Mohamed Sifaoui est journaliste et écrivain, spécialiste de l'islam radical.

LE FIGARO-. Alors qu'il est contesté par Manuel Valls, dans une missive 
au président de la République, 150 universitaires et chercheurs 
apportent leur soutien à Jean-Louis Bianco et Nicolas Cadène à la tête 
de l'Observatoire de la laïcité. Partagez-vous ce point de vue? Et Pourquoi?
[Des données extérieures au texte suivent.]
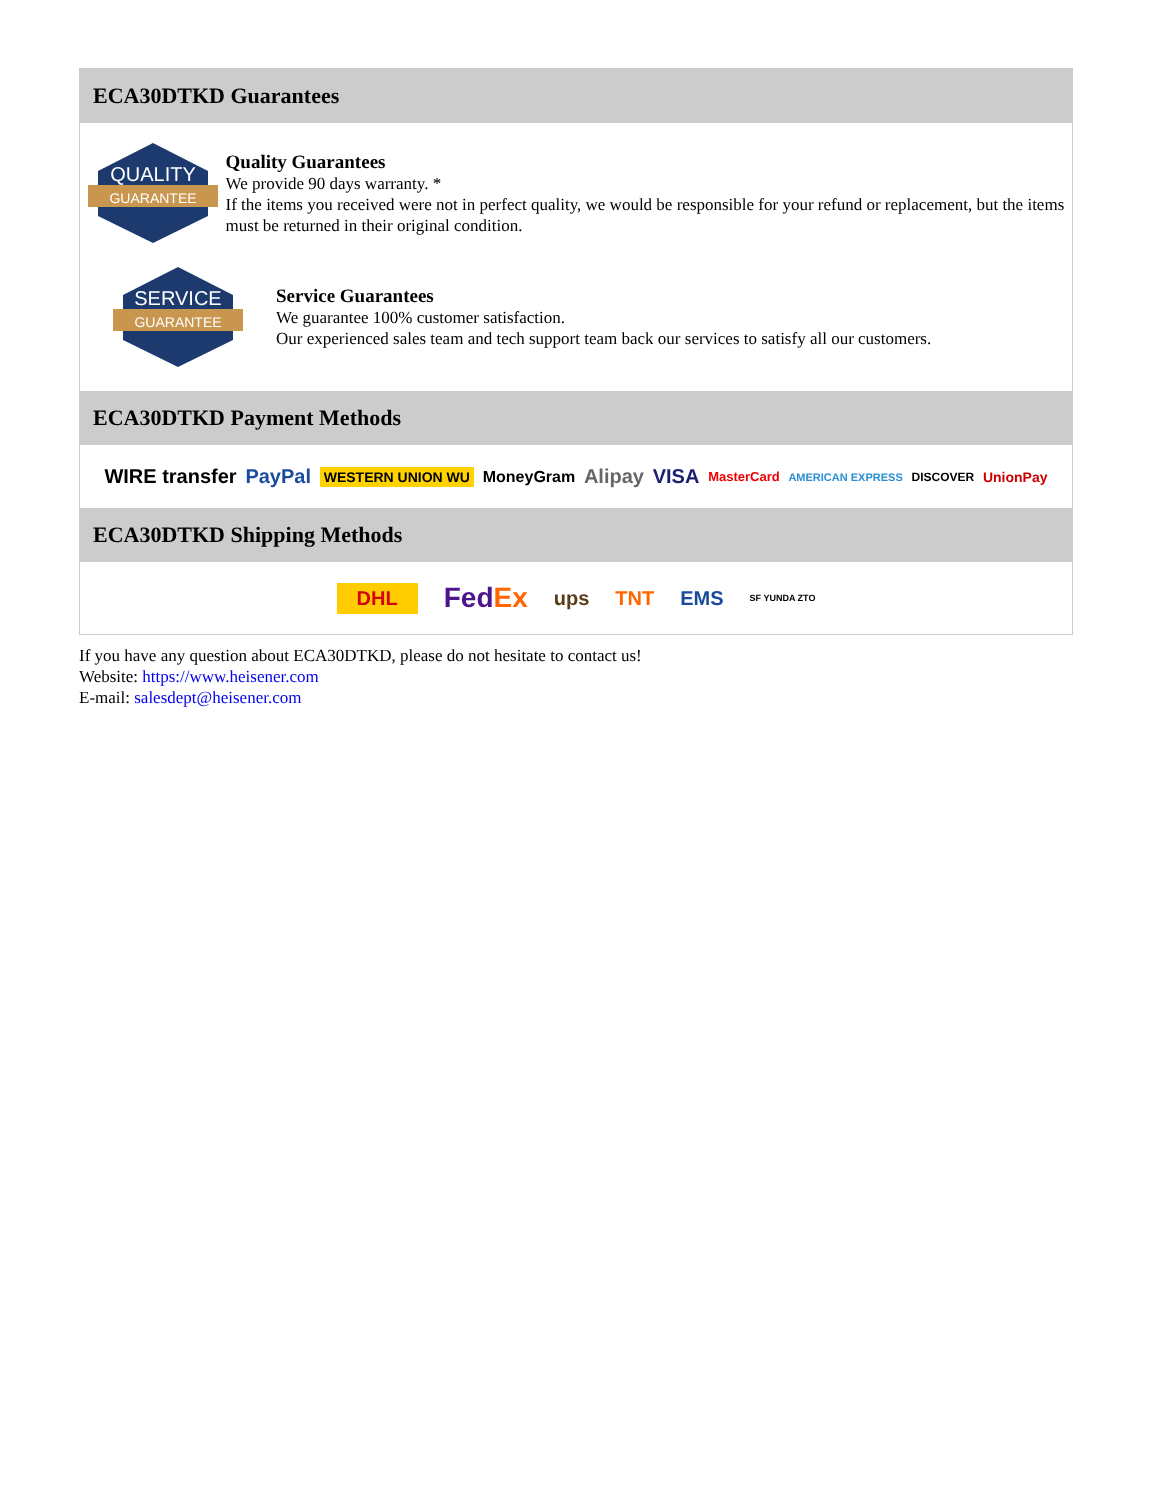ECA30DTKD Guarantees
QUALITY
GUARANTEE
Quality Guarantees
We provide 90 days warranty. *
If the items you received were not in perfect quality, we would be responsible for your refund or replacement, but the items must be returned in their original condition.
SERVICE
GUARANTEE
Service Guarantees
We guarantee 100% customer satisfaction.
Our experienced sales team and tech support team back our services to satisfy all our customers.
ECA30DTKD Payment Methods
WIRE transfer PayPal WESTERN UNION WU MoneyGram Alipay VISA MasterCard AMERICAN EXPRESS DISCOVER UnionPay
ECA30DTKD Shipping Methods
DHL FedEx ups TNT EMS SF YUNDA ZTO
If you have any question about ECA30DTKD, please do not hesitate to contact us!
Website: https://www.heisener.com
E-mail: salesdept@heisener.com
MOHAMED SIFAOUI-. D'abord, je vous remercie de me donner l'occasion 
d'exprimer mon point de vue au sujet de cette polémique. Ensuite, il est 
quand même cocasse de voir un homme de gauche défendre aujourd'hui la 
laïcité à travers un journal de droite. Même si je n'ignore pas que la 
plupart de vos lecteurs sont attachés à cette valeur essentielle, il 
reste que traditionnellement et historiquement, c'est une idée qui est 
défendue par les médias de gauche qui, pour certains, préfèrent de nos 
jours offrir des tribunes et une plus grande surface médiatique aux 
ennemis de la laïcité et aux islamistes. Cette attitude illustre, à elle 
seule, à quel point la gauche française est devenue faible, bête et 
incapable de défendre et d'incarner ce qu'elle est censée représenter. 
Dans cette faillite morale et politique de toute la gauche, sur des 
questions aussi essentielles que la laïcité, seul le courant de pensée 
qui se reconnaît dans le discours de Manuel Valls, arrive à tirer son 
épingle du jeu.

Pour répondre à votre question, je dirais que nous sommes en démocratie 
et chacun est libre de soutenir qui il veut et ce qu'il veut. Ce qu'il y 
a de formidable dans un espace démocratique, c'est que même les idées 
les plus dangereuses pour elles-mêmes ont le droit à l'expression. Je 
pense que le débat ne doit pas être situé au niveau du nombre de 
personnes ni de leur qualité ou de leur statut social qui apportent leur 
soutien à telle ou à telle démarche, car je rappelle que ce qui est 
reproché à Jean-Louis Bianco et à son collaborateur ne relève pas du 
simple conflit de personnes.

     Jean-Louis Bianco et son collaborateur ont passé plus de temps à 
critiquer et à fustiger les défenseurs de la laïcité que les vrais 
ennemis de cette valeur.

Le problème doit être résumé ainsi: voilà un homme, M. Bianco, qui, 
depuis son installation à la tête de cet observatoire, choisit d'être 
d'abord dans un total déni expliquant qu'il n'y avait aucun problème 
avec la laïcité alors que depuis plusieurs années, nous avons dans ce 
pays des pressions contre la mixité homme/femme, des groupes intégristes 
qui occupent l'espace public pour y accomplir la prière ou pour essayer 
d'imposer le voile islamiste et en faire un standard féminin musulman, 
alors que le débat n'est même pas tranché dans le monde musulman, d'un 
point de vue théologique. Ce déni les pousse à ne pas voir que des 
groupes islamistes tentent de fragiliser le cadre laïque. La seconde 
bizarrerie, c'est que Jean-Louis Bianco et son collaborateur ont passé 
plus de temps à critiquer et à fustiger les défenseurs de la laïcité que 
les vrais ennemis de cette valeur. Ils sont allés jusqu'à s'approprier 
cette novlangue imposée insidieusement par les islamistes qui tentent de 
faire passer des laïcs pour des racistes. C'est dire, cette facilité 
qu'ils ont à fustiger Elisabeth Badinter, une grande dame, féministe et 
républicaine, et à se montrer docile avec Tariq Ramadan, un intégriste 
notoire chantre de la pensée des frères musulmans. Pour enfin, signer un 
texte, a priori anodin, mais ô combien dangereux, qui, dès le 14 
novembre, dédouanait totalement l'islamisme, voire même l'État islamique.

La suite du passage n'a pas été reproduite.